Wie gewohnt schlug der Pfarrer den Weg zwischen den gepflegten Gräbern und den sauber beschnittenen Lebensbaumhecken ein. Er wollte seine Predigt noch einmal überdenken und sich bemühen einige der Punkte zu verbessern, oder zumindest klarer hervorzuheben. Als Thema hatte er die Apostelgeschichte gewählt, um diesmal das Kapitel 8 bevorzugt zu behandeln. So war er schon an der Familiengruft der Brams angekommen, in Gedanken gerade bei der Bekehrung des Kämmerers, als ihn lautes Pochen innehalten ließ.
Pfarrer Brunkhorst blieb stehen und lauschte. Tatsächlich - jetzt hörte er es ganz deutlich: Das Geräusch musste aus der Gruft kommen. Schnell näherte er sich dem Grabgebäude, doch nun war es wieder still. Brunkhorst lief zum Eingang und überprüfte die Tür zur Gruft. Sie war verschlossen, und auch die kunstvoll verzierten Fenster schienen weder zerbrochen noch beschädigt zu sein.
Das letzte Mal war die Gruft vor etwa einem Jahr geöffnet worden, als man dort Walter Bram, den letzten männlichen Spross einer alteingesessenen Kaufmannsfamilie, beigesetzt hatte. Der Mann war bei einem Jagdunfall tödlich verunglückt. Pfarrer Brunkhorst erinnerte sich noch gut an die Beerdigung, weil es seine erste offizielle Handlung gewesen war, wenige Wochen nachdem er die seelsorgerische Betreuung dieser Gemeinde übernommen hatte.
Obwohl der Pfarrer noch fast eine viertel Stunde stehen blieb und auf weitere ungewöhnliche Laute wartete, ereignete sich nichts mehr. So schüttelte er irritiert den Kopf und setzte seinen Weg fort. Er versuchte wieder an seine Predigt zu denken, doch er konnte sich nicht mehr konzentrieren. Da es inzwischen recht frisch geworden war, machte er sich auf den Rückweg.
Es war kurz vor 20 Uhr. Pfarrer Brunkhorst hatte gerade die Niederschrift seiner Sonntagspredigt beendet und saß an seinem Schreibtisch vor dem Fenster. Von hier aus konnte er auf die ältesten Gräber der Gemeinde und auf die Gruft der Brams blicken. Die Dämmerung war hereingebrochen und ein feuchter, sich immer mehr verdichtender Nebel stieg von der Erde auf. Er hing in phantastischen Formen an den Lebensbaumhecken und zog in Schwaden durch die Baumwipfel.

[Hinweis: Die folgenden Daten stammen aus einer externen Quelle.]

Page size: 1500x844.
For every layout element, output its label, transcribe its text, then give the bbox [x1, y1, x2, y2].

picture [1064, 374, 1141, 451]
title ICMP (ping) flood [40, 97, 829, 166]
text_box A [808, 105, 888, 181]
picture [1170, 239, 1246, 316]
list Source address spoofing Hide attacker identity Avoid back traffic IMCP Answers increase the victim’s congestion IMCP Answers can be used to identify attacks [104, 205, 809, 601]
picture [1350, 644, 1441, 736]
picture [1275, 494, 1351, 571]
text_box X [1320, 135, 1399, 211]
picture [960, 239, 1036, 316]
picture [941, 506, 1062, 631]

Pfarrer Brunkhorst erhob sich und wollte eben die Lampe anzünden, als in der Nähe der Familiengruft ein Schatten auftauchte. Grabräuber! durchfuhr es den Geistlichen. Also hatte er vorhin doch richtig gehört, als er glaubte, Geräusche aus der Gruft vernommen zu haben. Mutig stand er auf, da erschien plötzlich am Fenster ein Gesicht. Er stutzte; irgendwie kamen ihm die Züge bekannt vor. Und auf einmal erinnerte er sich: Es war das Gesicht von Walter Bram, ein Irrtum schien ausgeschlossen! Brunkhorst lief schnell durch den Flur und öffnete die Haustür. Er sah jedoch niemanden, und in der weichen Erde neben den Rosensträuchern vor seinem Fenster, gab es auch keine Spuren.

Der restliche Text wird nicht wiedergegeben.